At necropsy, both puppies had similar lesions. The most striking change was multifocal to coalescing ecchymotic hemorrhages throughout the kidneys bilaterally. In one puppy, this change was so severe that nearly the entire kidney was hemorrhagic (Figure 1). Both puppies also had petechial hemorrhages throughout the liver and intestines and one puppy had a mild pneumonia. Tissues from one puppy were fixed in formalin and submitted for histopathologic examination which showed corresponding lesions of multifocal to coalescing necrohemorrhagic nephritis (Figure 2), multifocal necrohemorrhagic hepatitis, and multifocal fibrino necrotizing pneumonia. Rare intranuclear inclusion bodies consistent with herpesvirus were seen in all affected organs (Figure 2). The macroscopic and microscopic lesions in these cases are classic for canine herpesvirus infection.

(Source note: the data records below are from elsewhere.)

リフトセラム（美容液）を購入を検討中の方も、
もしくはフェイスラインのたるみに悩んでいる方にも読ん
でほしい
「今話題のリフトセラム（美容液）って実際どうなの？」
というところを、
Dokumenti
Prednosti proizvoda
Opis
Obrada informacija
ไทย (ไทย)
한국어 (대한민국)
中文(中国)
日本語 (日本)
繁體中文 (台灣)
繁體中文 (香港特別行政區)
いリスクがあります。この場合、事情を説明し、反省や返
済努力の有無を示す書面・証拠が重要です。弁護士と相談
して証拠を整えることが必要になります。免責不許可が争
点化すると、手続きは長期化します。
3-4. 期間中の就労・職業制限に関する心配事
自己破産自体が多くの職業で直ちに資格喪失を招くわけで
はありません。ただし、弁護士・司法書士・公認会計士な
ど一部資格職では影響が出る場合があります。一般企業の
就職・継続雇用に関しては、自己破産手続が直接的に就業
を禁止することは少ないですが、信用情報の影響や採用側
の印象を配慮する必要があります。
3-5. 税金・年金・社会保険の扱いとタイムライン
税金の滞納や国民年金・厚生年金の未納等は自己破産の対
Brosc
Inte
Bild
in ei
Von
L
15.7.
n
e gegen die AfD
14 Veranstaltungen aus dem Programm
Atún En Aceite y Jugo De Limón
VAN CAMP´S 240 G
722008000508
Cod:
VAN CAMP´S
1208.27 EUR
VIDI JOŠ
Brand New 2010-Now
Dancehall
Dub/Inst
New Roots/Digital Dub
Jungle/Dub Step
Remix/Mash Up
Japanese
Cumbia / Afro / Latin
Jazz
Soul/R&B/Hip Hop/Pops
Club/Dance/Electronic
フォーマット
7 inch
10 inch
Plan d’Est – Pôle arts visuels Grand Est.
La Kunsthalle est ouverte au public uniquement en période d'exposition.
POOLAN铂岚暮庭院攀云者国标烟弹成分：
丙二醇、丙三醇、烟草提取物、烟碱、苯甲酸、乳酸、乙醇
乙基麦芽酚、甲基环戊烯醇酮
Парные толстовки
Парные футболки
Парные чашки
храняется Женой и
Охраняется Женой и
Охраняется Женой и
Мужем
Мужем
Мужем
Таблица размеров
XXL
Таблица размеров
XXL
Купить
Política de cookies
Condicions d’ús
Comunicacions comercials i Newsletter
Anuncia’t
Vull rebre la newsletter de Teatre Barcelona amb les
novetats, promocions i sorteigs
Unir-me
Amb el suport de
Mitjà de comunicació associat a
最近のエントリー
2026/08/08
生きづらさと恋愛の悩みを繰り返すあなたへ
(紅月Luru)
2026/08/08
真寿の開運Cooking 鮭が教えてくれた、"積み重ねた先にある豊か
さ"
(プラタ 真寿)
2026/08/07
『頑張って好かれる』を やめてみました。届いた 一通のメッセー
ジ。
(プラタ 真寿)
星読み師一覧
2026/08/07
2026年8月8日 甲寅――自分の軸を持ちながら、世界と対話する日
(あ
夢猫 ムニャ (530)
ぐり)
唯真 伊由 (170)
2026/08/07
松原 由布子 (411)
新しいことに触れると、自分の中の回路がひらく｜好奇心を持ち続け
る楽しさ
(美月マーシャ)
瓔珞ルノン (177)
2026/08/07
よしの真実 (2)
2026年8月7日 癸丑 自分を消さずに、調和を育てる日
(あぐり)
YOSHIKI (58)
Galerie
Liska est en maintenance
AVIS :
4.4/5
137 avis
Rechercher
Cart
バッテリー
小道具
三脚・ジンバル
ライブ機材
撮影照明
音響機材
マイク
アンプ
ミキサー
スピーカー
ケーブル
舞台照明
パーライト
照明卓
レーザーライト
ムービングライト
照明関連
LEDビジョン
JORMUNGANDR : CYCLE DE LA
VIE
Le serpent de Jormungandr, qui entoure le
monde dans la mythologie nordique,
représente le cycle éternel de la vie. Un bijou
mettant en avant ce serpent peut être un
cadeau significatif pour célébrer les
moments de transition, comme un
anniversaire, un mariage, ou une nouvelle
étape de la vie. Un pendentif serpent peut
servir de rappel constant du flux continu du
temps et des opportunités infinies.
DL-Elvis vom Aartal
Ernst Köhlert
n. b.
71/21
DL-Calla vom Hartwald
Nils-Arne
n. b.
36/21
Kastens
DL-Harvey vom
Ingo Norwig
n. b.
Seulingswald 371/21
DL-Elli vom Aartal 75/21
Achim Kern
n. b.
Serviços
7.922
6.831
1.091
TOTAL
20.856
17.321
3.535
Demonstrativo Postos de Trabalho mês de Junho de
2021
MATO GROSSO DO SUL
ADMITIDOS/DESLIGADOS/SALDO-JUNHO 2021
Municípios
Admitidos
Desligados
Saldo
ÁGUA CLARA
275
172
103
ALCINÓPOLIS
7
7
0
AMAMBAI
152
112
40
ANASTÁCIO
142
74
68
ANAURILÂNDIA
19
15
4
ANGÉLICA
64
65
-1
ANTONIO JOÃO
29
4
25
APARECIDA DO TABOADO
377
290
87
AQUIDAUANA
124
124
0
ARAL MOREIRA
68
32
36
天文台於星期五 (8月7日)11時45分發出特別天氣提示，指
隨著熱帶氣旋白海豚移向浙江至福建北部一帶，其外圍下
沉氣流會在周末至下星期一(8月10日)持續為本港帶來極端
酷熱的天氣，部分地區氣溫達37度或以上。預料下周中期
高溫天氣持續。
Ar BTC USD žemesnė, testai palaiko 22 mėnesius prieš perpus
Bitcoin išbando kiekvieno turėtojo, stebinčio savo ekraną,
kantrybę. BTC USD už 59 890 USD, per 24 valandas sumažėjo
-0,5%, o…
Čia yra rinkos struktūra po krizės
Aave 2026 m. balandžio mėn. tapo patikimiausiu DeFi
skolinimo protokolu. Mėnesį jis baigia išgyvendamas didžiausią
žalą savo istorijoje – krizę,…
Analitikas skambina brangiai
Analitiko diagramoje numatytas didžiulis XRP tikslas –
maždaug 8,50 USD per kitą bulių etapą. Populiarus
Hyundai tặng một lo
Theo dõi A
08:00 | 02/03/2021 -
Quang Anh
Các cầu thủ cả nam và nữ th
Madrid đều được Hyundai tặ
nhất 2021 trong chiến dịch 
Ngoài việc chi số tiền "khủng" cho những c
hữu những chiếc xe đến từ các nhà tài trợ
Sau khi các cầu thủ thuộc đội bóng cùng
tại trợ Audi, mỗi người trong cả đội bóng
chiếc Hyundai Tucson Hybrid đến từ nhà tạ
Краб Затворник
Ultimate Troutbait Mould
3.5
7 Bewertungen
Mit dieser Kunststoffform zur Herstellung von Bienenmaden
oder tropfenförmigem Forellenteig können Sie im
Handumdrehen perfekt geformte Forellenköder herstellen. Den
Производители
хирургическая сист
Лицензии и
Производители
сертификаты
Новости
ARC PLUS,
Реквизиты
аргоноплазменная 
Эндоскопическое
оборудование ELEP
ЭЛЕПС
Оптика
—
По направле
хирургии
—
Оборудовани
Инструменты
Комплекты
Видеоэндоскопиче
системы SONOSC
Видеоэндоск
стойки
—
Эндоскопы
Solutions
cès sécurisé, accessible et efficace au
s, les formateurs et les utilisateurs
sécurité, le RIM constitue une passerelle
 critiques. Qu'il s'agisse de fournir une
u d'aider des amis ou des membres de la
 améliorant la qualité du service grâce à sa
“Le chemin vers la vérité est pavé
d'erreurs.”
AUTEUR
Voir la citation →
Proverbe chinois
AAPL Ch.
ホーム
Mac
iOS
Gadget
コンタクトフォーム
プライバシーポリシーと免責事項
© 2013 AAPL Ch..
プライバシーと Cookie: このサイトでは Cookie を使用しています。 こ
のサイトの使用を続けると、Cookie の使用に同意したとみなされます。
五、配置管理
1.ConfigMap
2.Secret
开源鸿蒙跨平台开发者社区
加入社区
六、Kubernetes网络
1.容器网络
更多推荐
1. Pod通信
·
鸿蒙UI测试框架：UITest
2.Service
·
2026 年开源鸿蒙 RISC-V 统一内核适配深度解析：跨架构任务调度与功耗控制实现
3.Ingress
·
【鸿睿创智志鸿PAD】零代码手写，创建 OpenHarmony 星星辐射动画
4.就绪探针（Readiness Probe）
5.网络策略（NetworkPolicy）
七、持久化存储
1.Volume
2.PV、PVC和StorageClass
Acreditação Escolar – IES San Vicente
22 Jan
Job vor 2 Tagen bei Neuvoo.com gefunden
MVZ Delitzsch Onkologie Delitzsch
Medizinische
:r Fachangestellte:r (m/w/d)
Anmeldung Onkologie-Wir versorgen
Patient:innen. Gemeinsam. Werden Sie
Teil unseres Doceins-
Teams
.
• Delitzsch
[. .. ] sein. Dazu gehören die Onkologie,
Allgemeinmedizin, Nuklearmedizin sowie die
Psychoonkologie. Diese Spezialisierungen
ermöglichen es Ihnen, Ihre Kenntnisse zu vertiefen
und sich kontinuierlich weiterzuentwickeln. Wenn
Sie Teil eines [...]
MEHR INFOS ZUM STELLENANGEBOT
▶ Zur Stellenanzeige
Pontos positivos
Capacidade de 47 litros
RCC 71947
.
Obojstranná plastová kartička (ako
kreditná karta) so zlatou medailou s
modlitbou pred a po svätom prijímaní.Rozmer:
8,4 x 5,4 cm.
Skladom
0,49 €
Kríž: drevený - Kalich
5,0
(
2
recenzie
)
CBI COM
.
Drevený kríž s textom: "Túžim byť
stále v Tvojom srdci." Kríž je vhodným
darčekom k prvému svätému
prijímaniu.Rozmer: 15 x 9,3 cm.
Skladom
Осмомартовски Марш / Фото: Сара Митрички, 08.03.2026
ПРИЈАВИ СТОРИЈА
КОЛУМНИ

Canine herpesvirus causes systemic necrosis and hemorrhage in neonatal puppies with a high mortality rate. This disease should always be considered a major differential diagnosis in litters with multiple fatalities. Puppies can be infected in utero following infection of a naïve dam, during parturition, or following direct exposure to the virus during the first few weeks of life. Puppies aged 1-4 weeks old are the most susceptible to this disease but seldom cases are seen in puppies up to 8 weeks old. Adult dogs typically do not develop clinical symptoms from infection but can occasionally have mild upper and/or lower respiratory disease, also characterized by hemorrhage and necrosis. In puppies, the most characteristic lesion seen at necropsy is disseminated petechial to ecchymotic renal hemorrhage. Available confirmatory diagnostic tests include PCR and histopathology, though viral inclusions are sometimes difficult to find histologically.